Amos stood up so abruptly that she fell back against the pillows. He stared down at her and his face was as set and hard as her own.
“Why?” he said with cold fury. “What difference does it make?”
She felt a pain like a dull blow on her heart. In all their marriage she had never suspected that he could look at her like this. An enemy. They had never quarreled, never had there been a locking of wills. A good marriage, Ma had said, and it was, it had been. And now she saw the danger of disturbing his image of her. And yet she could not turn back.
“It’s because of our love—” she said, groping for words. “It’s because, though you lied last night—and maybe you had to then, I can’t bear it if you lie to me.”
“Very well,” he said in the same furious and bitter tone. “I was with Leah once, twelve years ago. I don’t expect you to understand how it happened, nor do I feel any need to explain. It was the trifling sort of thing that happens to most men.”
“Not trifling for Leah—” she said faintly. “She thought you loved her. She’s killed herself because of it.”
She heard the sharp rasp of breath through his nostrils. She saw the sharp clench of his right, uninjured hand. “Leah was mad—you little fool! By God, Hesper. I never thought you’d act like this.”
There was no sound in the room but Amos’ angry breathing.
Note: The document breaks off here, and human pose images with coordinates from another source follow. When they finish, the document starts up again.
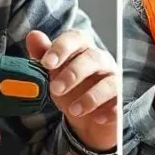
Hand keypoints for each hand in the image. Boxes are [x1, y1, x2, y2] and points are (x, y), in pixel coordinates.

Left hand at [27, 29, 116, 151]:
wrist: (84, 119)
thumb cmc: (68, 88)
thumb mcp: (52, 74)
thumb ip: (43, 54)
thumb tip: (33, 36)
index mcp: (82, 49)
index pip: (76, 38)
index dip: (62, 47)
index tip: (46, 63)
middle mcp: (101, 61)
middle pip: (93, 58)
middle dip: (73, 73)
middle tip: (55, 89)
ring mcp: (113, 80)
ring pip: (109, 82)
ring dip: (91, 97)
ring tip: (74, 110)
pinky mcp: (120, 101)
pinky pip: (120, 103)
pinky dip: (110, 110)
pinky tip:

Suddenly the strength that had buoyed her ebbed away leaving her flat and vanquished. Her desire to force admission from him now seemed to her ignoble. The moral issues were clouded and uncertain. For was there not deeper evil in Leah’s pathetic life, than her deluded love for Amos? What of that other alliance, the sinister bond from which her soul had struggled frantically, in fantasy, in violence to escape? Oh I don’t know what’s right, she thought.